The major Asean economies are likely to deliver higher-than-expected growth this year, but the outlook for 2009 looks challenging, economists said in a published report on Saturday. Morgan Stanley raised its 2008 growth forecast for Singapore, Malaysia, Thailand and Indonesia to 5.6 per cent from an earlier estimate of 5.5 per cent.
The investment bank kept intact its recently upgraded GDP growth projections for Malaysia at 5.7 per cent and Thailand at 5.6 per cent. It jacked up the forecast for Indonesia by half a point to 6 per cent and cut Singapore's from 5.1 per cent to 4.3 per cent, said the breakdown in The Business Times.
A stronger-than-expected global growth backdrop and a relatively slow monetary policy response to emerging inflation risks resulted in the region's 2008 first-half growth being higher than anticipated earlier, Morgan Stanley said.

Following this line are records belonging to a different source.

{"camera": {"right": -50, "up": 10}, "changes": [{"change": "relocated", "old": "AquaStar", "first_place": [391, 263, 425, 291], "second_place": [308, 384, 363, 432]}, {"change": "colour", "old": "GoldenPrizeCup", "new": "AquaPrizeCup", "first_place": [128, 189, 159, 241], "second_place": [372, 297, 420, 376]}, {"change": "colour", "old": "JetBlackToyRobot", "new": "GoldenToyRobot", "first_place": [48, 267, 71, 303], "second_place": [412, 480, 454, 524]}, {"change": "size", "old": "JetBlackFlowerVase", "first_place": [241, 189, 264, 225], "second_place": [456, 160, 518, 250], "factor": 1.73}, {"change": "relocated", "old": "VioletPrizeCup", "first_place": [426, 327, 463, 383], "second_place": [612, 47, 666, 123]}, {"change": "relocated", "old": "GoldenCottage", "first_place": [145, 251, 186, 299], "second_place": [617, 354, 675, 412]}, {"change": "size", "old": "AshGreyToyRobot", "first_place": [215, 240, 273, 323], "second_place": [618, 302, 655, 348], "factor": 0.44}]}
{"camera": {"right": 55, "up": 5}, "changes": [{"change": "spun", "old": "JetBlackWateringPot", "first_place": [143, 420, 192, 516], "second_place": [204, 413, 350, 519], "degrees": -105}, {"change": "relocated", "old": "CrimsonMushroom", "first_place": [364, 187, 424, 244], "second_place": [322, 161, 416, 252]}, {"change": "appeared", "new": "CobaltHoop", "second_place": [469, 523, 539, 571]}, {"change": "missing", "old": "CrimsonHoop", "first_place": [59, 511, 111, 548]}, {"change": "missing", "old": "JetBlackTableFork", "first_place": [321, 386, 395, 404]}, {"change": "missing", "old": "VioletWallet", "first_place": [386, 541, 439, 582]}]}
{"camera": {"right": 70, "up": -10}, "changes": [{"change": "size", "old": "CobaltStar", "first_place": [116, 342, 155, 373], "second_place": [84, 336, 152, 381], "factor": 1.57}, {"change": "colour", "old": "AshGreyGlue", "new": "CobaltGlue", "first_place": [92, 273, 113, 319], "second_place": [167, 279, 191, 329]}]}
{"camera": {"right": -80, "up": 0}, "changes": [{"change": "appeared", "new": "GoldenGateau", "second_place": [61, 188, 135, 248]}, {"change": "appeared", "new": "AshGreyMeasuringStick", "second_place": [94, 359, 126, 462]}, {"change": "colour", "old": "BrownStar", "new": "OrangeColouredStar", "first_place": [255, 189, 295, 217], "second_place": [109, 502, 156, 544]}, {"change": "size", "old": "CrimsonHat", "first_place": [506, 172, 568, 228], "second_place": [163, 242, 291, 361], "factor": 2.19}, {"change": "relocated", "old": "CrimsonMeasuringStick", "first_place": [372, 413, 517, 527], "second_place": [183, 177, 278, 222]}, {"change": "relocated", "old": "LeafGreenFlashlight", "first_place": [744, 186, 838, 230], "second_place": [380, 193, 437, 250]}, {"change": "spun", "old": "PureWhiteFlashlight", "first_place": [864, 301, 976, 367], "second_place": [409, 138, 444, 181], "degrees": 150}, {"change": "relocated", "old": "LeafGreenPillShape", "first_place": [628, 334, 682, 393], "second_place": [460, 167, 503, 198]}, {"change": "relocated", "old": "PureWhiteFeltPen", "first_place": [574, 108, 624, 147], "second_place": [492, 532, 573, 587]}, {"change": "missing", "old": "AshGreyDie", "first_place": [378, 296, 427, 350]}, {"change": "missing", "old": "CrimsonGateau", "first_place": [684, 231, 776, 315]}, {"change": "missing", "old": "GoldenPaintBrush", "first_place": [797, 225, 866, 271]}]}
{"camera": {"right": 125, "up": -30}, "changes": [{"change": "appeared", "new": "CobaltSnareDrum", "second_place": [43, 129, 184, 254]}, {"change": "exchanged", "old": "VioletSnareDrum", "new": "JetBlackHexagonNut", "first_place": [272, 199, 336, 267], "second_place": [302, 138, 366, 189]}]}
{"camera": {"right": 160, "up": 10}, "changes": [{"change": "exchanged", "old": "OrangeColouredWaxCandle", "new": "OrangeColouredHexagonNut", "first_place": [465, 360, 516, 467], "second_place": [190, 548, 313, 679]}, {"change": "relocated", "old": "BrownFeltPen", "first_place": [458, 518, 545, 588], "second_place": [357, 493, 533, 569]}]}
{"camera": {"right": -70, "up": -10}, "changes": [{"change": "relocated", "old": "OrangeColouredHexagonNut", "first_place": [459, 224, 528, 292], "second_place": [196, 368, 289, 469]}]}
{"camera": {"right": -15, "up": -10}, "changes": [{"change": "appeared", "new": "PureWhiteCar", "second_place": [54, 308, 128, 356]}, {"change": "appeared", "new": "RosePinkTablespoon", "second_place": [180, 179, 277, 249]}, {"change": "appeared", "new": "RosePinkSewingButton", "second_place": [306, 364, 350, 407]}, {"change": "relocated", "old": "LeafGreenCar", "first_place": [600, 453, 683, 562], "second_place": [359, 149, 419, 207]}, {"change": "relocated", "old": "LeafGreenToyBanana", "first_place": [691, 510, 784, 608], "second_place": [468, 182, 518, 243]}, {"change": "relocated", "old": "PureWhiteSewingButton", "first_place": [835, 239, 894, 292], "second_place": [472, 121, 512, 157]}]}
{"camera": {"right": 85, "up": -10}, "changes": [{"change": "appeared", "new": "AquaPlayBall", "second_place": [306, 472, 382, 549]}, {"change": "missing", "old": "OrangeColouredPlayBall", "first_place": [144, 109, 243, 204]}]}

The Association of South-East Asian (Asean) economies will "face headwinds" next year as higher inflation cuts into purchasing power and capital investment decisions, and export markets soften, the investment bank's outlook said. It cut its 2009 GDP growth forecast for the region to 5.1 per cent, nearly 1 point. Singapore faces the least uncertainty in "terms of what could go wrong relative to market expectations," the economists said, noting it was the only country in the region with a "stable and predictable" political climate.